Atmospheric and oceanic drivers likely have contributed to the formation of regionally varying trends in Antarctic sea-ice extent. For example, temperatures in the atmosphere and Southern Ocean have increased during the period 1979–2004. However, sea ice grows faster than it melts, because of a weakly stratified ocean. Thus, this oceanic mechanism is, among others, contributing to an increase in the net ice production, potentially resulting in more sea ice.[12] Although thickness observations are limited, modelling suggests that observed ice-drift toward the coastal regions makes an additional contribution for dynamical sea-ice thickening during autumn and winter.[13]
Observed autumn and spring trends in the number of extratropical cyclones, anticyclones and blocks, which have a strong thermodynamic control through temperature advection, and a strong dynamic control through ice-drift, on sea-ice extent during the same and also during following seasons are almost everywhere around Antarctica in agreement with the observed, regionally varying, trends in sea-ice extent.[11] Consequently, the near-surface winds steered around weather systems are thought to explain large parts of the inhomogeneous Antarctica sea-ice trends.
The 2021 IPCC AR6 report confirms the observed increasing trend in the mean Antarctic sea ice area over the period from 1979 to 2014 but assesses that there was a decline after 2014, with the least extent reached in 2017, and a following growth.[14] The report then concludes that there is “high confidence” that there is no significant trend in the satellite observed Antarctic sea ice area from 1979 to 2020 in both winter and summer.

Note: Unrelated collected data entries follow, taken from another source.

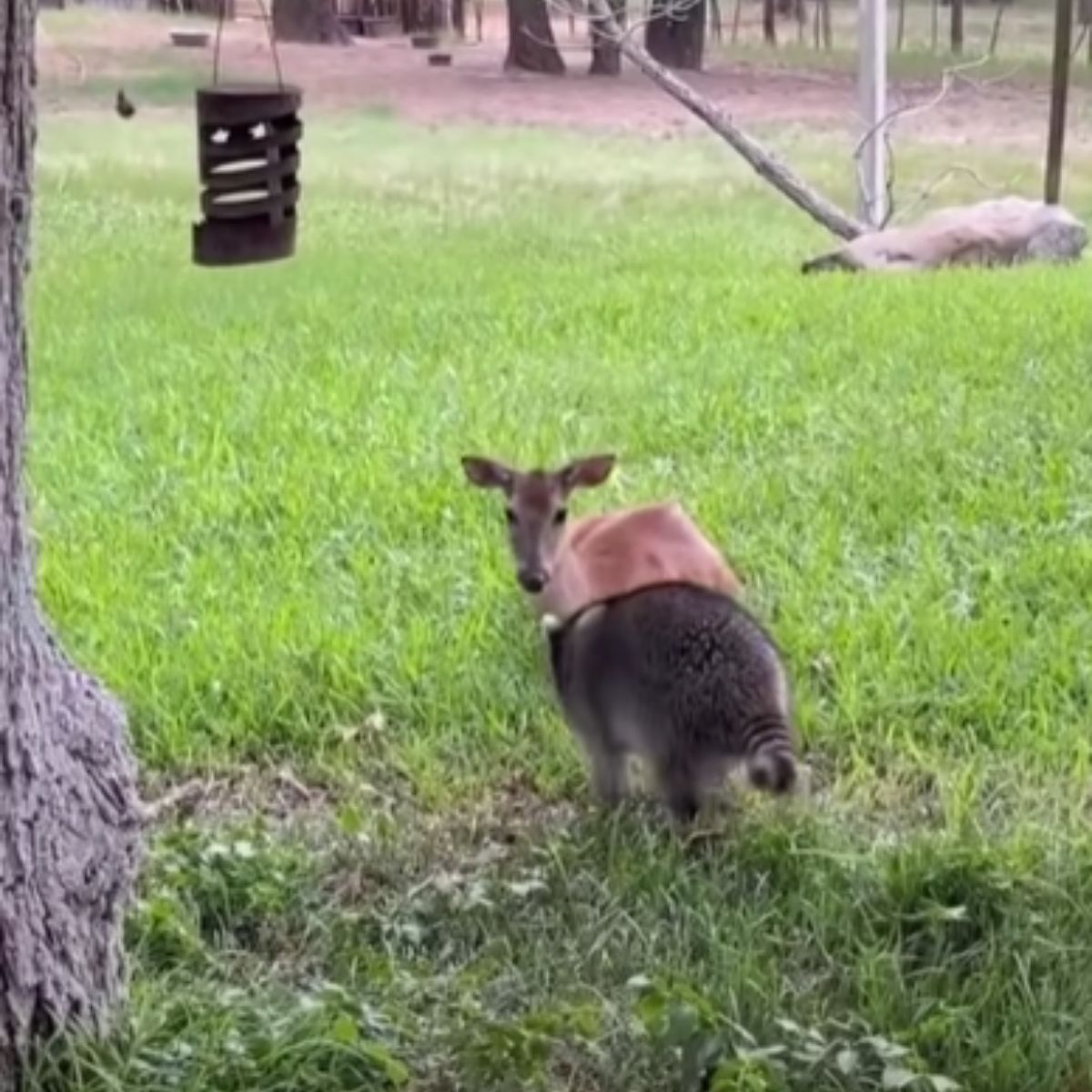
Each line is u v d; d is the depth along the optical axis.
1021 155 19.22
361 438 8.57
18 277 3.58
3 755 3.58
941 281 12.70
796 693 5.57
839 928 4.27
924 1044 3.81
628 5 22.44
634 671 4.84
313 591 6.54
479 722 5.54
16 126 3.50
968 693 5.60
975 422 8.45
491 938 4.32
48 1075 3.63
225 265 5.59
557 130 20.56
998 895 4.33
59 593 6.49
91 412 9.20
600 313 11.55
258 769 5.40
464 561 6.77
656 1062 3.78
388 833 4.90
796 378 9.56
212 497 7.62
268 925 4.43
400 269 13.68
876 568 6.68
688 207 17.83
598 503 7.30
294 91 5.55
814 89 22.11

In early January 2023, the National Snow and Ice Data Center reported that Antarctic sea ice extent stood at the lowest in the 45-year satellite record—more than 500,000 square kilometers (193,000 square miles) below the previous record (2018), with four of the five lowest years for the last half of December having occurred since 2016.[15]
Monitoring changes in sea ice is important as this impacts the psychrophiles that live here.[16]

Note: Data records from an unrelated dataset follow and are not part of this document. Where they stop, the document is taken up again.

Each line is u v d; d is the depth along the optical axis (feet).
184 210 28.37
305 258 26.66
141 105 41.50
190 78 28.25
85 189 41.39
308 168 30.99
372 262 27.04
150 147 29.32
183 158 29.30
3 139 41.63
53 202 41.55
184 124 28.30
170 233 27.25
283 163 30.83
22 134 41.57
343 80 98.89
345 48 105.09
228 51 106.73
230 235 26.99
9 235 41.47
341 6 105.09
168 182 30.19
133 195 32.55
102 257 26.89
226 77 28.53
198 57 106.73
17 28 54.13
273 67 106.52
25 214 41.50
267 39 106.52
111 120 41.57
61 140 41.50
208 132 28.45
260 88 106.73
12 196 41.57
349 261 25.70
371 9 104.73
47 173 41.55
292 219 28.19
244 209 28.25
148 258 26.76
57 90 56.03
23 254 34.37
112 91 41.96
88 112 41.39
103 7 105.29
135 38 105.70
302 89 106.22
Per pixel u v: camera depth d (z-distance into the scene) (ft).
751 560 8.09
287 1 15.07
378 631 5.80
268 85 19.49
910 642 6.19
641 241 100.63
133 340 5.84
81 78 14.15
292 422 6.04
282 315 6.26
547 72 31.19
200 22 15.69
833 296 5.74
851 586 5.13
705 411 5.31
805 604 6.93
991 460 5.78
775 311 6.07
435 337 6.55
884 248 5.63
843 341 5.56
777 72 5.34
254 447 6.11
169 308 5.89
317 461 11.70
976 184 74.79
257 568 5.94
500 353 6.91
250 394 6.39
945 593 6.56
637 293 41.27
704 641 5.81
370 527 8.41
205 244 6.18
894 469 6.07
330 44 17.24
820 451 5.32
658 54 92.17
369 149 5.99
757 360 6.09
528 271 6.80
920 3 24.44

Changes in Antarctic sea ice are also important because of implications for atmospheric and oceanic circulation.[17] When sea ice forms, it rejects salt (ocean water is saline but sea ice is largely fresh) so dense salty water is formed which sinks and plays a key role in formation of Antarctic Bottom Water.
The force of moving ice is considerable; it can crush ships that are caught in the ice pack, and severely limits the areas where ships can reach the land, even in summer. Icebreakers, iceports and ice piers are used to land supplies.